All of the records below should be output exactly.

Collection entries
....
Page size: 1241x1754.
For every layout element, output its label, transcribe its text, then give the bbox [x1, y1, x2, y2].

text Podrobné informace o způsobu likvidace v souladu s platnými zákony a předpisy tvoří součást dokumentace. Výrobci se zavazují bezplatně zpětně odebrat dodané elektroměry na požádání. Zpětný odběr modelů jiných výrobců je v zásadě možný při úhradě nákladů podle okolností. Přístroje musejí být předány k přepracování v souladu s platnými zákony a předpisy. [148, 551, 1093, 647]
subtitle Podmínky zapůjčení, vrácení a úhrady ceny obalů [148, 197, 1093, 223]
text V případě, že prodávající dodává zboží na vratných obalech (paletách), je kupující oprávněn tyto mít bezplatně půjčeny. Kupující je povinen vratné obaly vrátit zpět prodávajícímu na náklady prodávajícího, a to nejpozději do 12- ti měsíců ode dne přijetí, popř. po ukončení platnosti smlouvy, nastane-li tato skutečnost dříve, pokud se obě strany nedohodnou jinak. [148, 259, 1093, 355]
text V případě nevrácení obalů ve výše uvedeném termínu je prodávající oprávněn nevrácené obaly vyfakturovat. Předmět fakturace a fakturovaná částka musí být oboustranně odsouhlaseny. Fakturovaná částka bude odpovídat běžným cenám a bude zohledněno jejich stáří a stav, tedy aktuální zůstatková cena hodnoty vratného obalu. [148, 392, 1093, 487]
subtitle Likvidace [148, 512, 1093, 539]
....
RESPONSE AREA>
Page size: 1241x1754.
For every layout element, output its label, transcribe its text, then give the bbox [x1, y1, x2, y2].

text Podrobné informace o způsobu likvidace v souladu s platnými zákony a předpisy tvoří součást dokumentace. Výrobci se zavazují bezplatně zpětně odebrat dodané elektroměry na požádání. Zpětný odběr modelů jiných výrobců je v zásadě možný při úhradě nákladů podle okolností. Přístroje musejí být předány k přepracování v souladu s platnými zákony a předpisy. [148, 551, 1093, 647]
subtitle Podmínky zapůjčení, vrácení a úhrady ceny obalů [148, 197, 1093, 223]
text V případě, že prodávající dodává zboží na vratných obalech (paletách), je kupující oprávněn tyto mít bezplatně půjčeny. Kupující je povinen vratné obaly vrátit zpět prodávajícímu na náklady prodávajícího, a to nejpozději do 12- ti měsíců ode dne přijetí, popř. po ukončení platnosti smlouvy, nastane-li tato skutečnost dříve, pokud se obě strany nedohodnou jinak. [148, 259, 1093, 355]
text V případě nevrácení obalů ve výše uvedeném termínu je prodávající oprávněn nevrácené obaly vyfakturovat. Předmět fakturace a fakturovaná částka musí být oboustranně odsouhlaseny. Fakturovaná částka bude odpovídat běžným cenám a bude zohledněno jejich stáří a stav, tedy aktuální zůstatková cena hodnoty vratného obalu. [148, 392, 1093, 487]
subtitle Likvidace [148, 512, 1093, 539]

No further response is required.